**PAGE EXCERPT**
== Segment start ==

# Reserves with a full time job.



## Migmonkey (11 Feb 2017)

Hi guys.

I'm looking at the reserves for either infantry, armour,engineer or anything else really.
I'm not particularly picky about the trade.

My biggest hurdle is my job/career that I do not wish to give up; apprentice ICI electrician-309A. I have 3000 hours under my belt.
I have a set schedule of Monday to Thursday 630-1530; 36 hours a week.

Unless there is a layoff I do not think I can get the summer off to train. Would this be a big red flag during the application?

Regards,
Oleg.


----------



## mariomike (11 Feb 2017)

Migmonkey said:
			
		

> Unless there is a layoff I do not think I can get the summer off to train. Would this be a big red flag during the application?



Tell Recruiting and see what they say. Week-end BMQ may be available. You will also have to find time for trade training etc.


----------



## RocketRichard (11 Feb 2017)

mariomike said:
			
		

> Tell Recruiting and see what they say. Week-end BMQ may be available. You will also have to find time for trade training etc.


Not being able to do any summer training would be an issue. 


Sent from my iPhone using Tapatalk


----------



## mariomike (11 Feb 2017)

RocketRichard said:
			
		

> Not being able to do any summer training would be an issue.





			
				mariomike said:
			
		

> Tell Recruiting and see what they say.


----------



## runormal (11 Feb 2017)

Depends on your trade.  I was just talking to some infanteers and evidently there is a weekend dp1 for infantry going on right now.. whether or not that's an option for you is another thing.

Be open with your recruiters as they might be able to get you on a reg-f course not during the summer. They also might entertain keeping around a no hook private until you can get your time off for course. This will vary unit to unit.

I've heard that the reserves is looking to get more stuff on the weekends, but whether or not that actually happens is anyone's guess. 

As a reservist with a full time job, my career is more or less stopped until a weekend Plq happens. However I know other employers who are extremely accommodating.

The thing to consider is once you try you might find that it isn't for you.


----------



## Migmonkey (11 Feb 2017)

Ill talk to the recruiter Monday.

The union seems to be pretty military friendly, so they might be able to work something out.


----------



## mariomike (11 Feb 2017)

Migmonkey said:
			
		

> The union seems to be pretty military friendly, so they might be able to work something out.



You can check your collective agreement to see if they negotiated a ( paid ) Military Leave Policy. 

Or, you may be able to request an unpaid Leave no Pay ( LNP ) for military training.


----------



## Brasidas (11 Feb 2017)

mariomike said:
			
		

> Tell Recruiting and see what they say. Week-end BMQ may be available. You will also have to find time for trade training etc.



I would approach the individual reserve units in the area, who should have unit-level recruiters to handle communications.

Look into trades that they employ and the training timelines that they have. You're unlikely to find a trade that doesn't have courses requiring full-time training, but you may find some that work better for you.

For instance, I believe that the engineers have a heavily-modularized training package. Depending upon the unit's patience and interest in working with you, you might be able to find a trade-off between continuous stretches of time off and getting your training done in a timely fashion.


----------



## mariomike (11 Feb 2017)

Brasidas said:
			
		

> I would approach the individual reserve units in the area, who should have unit-level recruiters to handle communications.



That seems to be the conventional advice with this applicant, and any others who may have scheduling conflicts,

"Tell Recruiting and see what they say."


----------

== Segment end ==

**MATERIAL SUPPLIED**
== Segment start ==

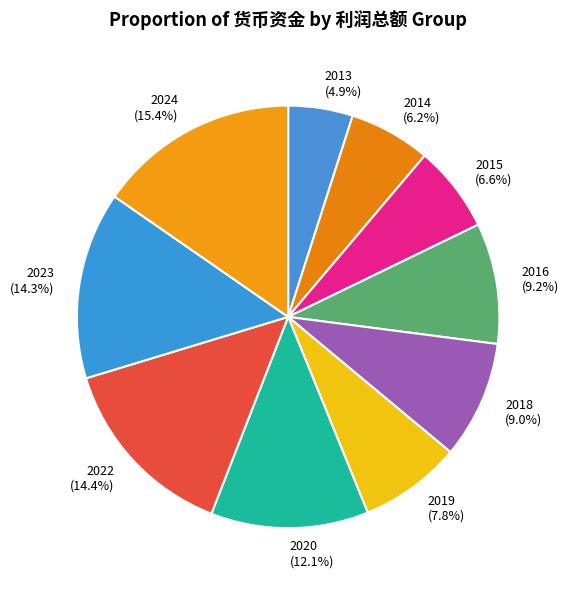

Which slice is the largest?

2024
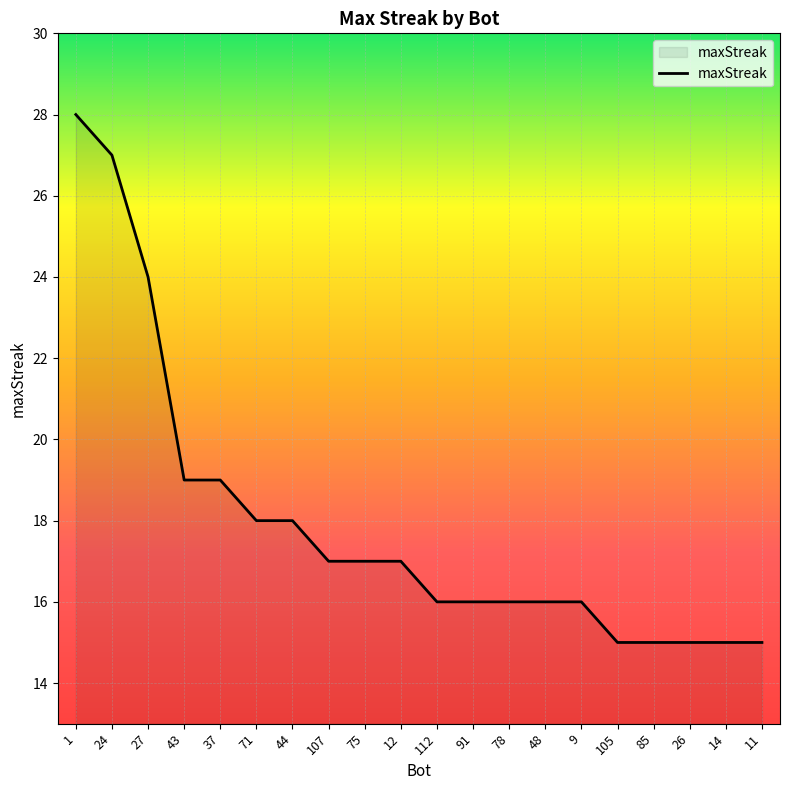

What is the change in value from 91 to 14?

-1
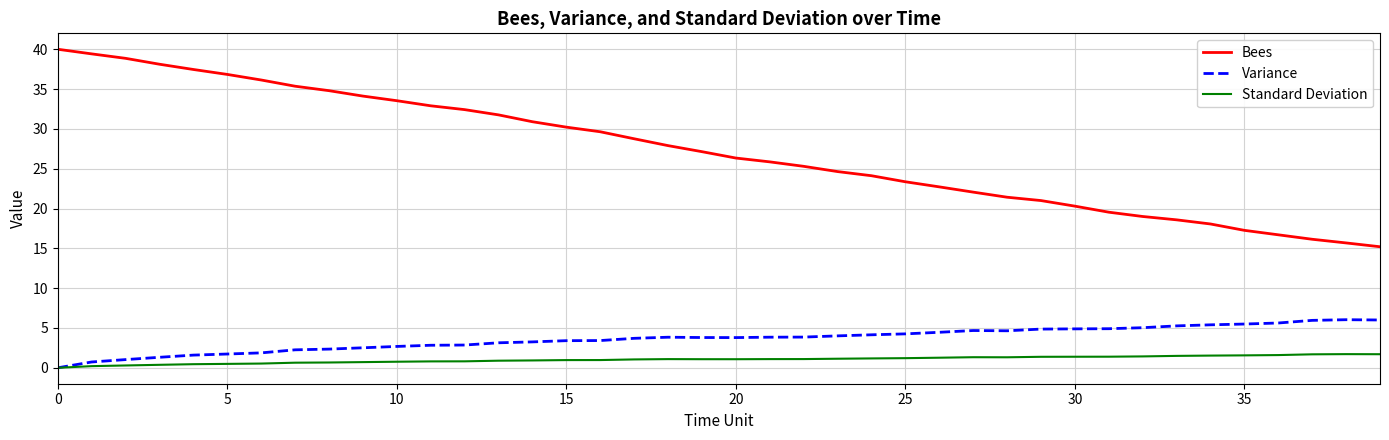

What are all the series names shown in the legend?

Bees, Variance, Standard Deviation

== Segment end ==

**EXPLORE THE MATERIAL**
a) Can you copy everything in the forum thread from "As a reservist" down to "are extremely accommodating." word for word?
b) Do these statements agree with the forum thread? For each, answer yes or no and quote the words that decide it. (i) Migmonkey's work schedule comes to 36 hours a week. (ii) runormal mentions a weekend DP1 for infantry currently under way. (iii) Brasidas thinks the engineers' training package is not modular.
The data above comes from a separate source.

**SOLVED TASKS**
a)
As a reservist with a full time job, my career is more or less stopped until a weekend Plq happens. However I know other employers who are extremely accommodating.

b)
(i) Yes: "36 hours a week."
(ii) Yes: "evidently there is a weekend dp1 for infantry going on right now"
(iii) No: "I believe that the engineers have a heavily-modularized training package."